■ **TEXT FOR ANALYSIS**:
Secondly, because phylogenies are based only on the positions that are homologous to all genes considered and so some sequence data are excluded from the analysis, we calculated all possible pairwise percent sequence identities between the various ChAP proteins. Using these percentages, we explicitly tested the hypothesis that either Bud7 or Bch1 had neofunctionalized relative to the other by assessing whether either sets had higher percent identity to the preduplicate BB8 paralogues. Likewise, we explicitly tested the hypothesis that Bch2 or Chs6 had neofunctionalized by assessing whether either set had higher percent identity to the preduplicated BC8 genes. As seen in Fig. 4A, none of these comparisons were strongly different. We also tested the idea that one of Bch1, Bch2, Bud7 or Chs6 was significantly less diverged from the preduplicate ChAP sequences. Again, we found none of the Saccharomyces-specific protein sequences to show a higher percent identity to the preduplicate ChAP proteins than any of the others (Fig. 4B). However, consistent with the observations from the phylogeny, the sequences from the BC8 clade appeared to be more diverged than those of the BB8 clade. When considering all sequences, this was not outside the standard deviation of the average pairwise identity (Fig. 4C). However, when we accounted for the over-representation of Saccharomyces sequences (that would be counted as individual data points but yield nearly identical values and thus bias the calculation), by including only the S. cerevisiae sequences, we found that the BC8 sequences were more diverged (BB8 = 55.84% +/− 4.6 vs BC8 = 43.34% +/− 6.8), outside of one standard deviation (Fig. 4C). These analyses, and the assumption that sequence divergence reflects functional divergence, all suggest that the first gene duplication that gave rise to the BB8 and BC8 clades resulted in a neofunctionalization of the BC8 paralogues. The BB8 genes appear to be less diverged and thus are predicted to be more like the ancestral ChAP protein.

■ **REQUIREMENT**:
Please state the average pairwise identities that the ChAP protein divergence text reports for the BB8 and BC8 sequences when only S. cerevisiae sequences were included.

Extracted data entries
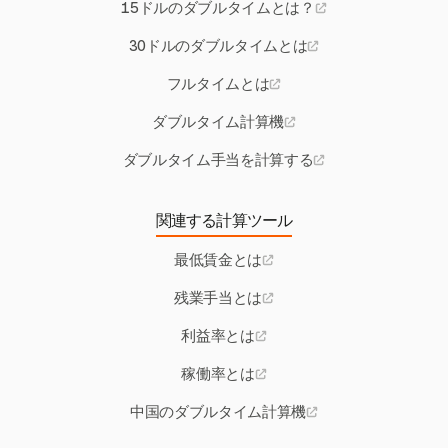
15ドルのダブルタイムとは？
30ドルのダブルタイムとは
フルタイムとは
ダブルタイム計算機
ダブルタイム手当を計算する
関連する計算ツール
最低賃金とは
残業手当とは
利益率とは
稼働率とは
中国のダブルタイム計算機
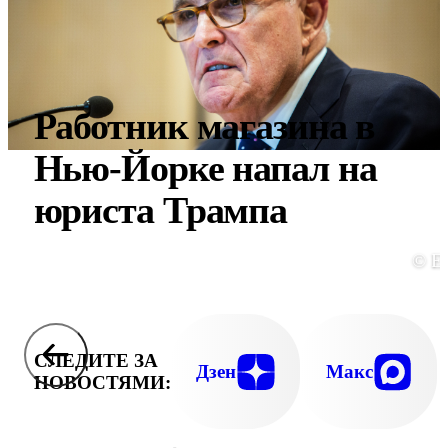
Работник магазина в
Нью-Йорке напал на
юриста Трампа
© E
СЛЕДИТЕ ЗА
Дзен
Макс
НОВОСТЯМИ:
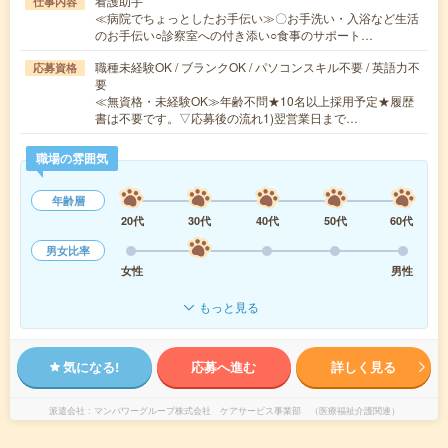
看護助手
仕事内容
≪病院でちょっとしたお手伝い≫〇お手洗い・入浴など生活
のお手伝い○診察室への付き添い○食事のサポート…
職種未経験OK / ブランクOK / パソコンスキル不要 / 英語力不
応募資格
要
≪無資格・未経験OK≫年齢不問★10名以上採用予定★履歴
書は不要です。▽応募後の流れ1)翌営業日まで…
職場の雰囲気
年齢層
20代
30代
40代
50代
60代
男女比率
女性
男性
もっと見る
気になる!
応募へ進む
詳しく見る
派遣会社
マンパワーグループ株式会社 ケアサービス事業部 （医療福祉介護関連）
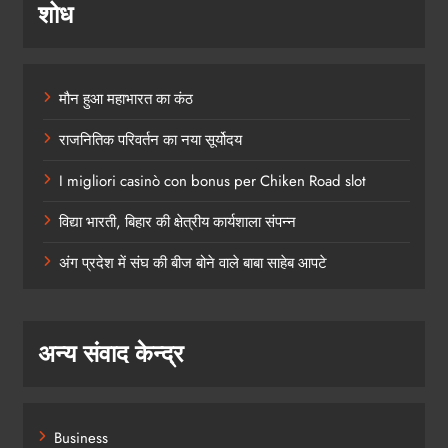
शोध
मौन हुआ महाभारत का कंठ
राजनितिक परिवर्तन का नया सूर्योदय
I migliori casinò con bonus per Chiken Road slot
विद्या भारती, बिहार की क्षेत्रीय कार्यशाला संपन्न
अंग प्रदेश में संघ की बीज बोने वाले बाबा साहेब आपटे
अन्य संवाद केन्द्र
Business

■ **EXPECTED ANSWER**:
BB8 = 55.84% +/− 4.6 and BC8 = 43.34% +/− 6.8.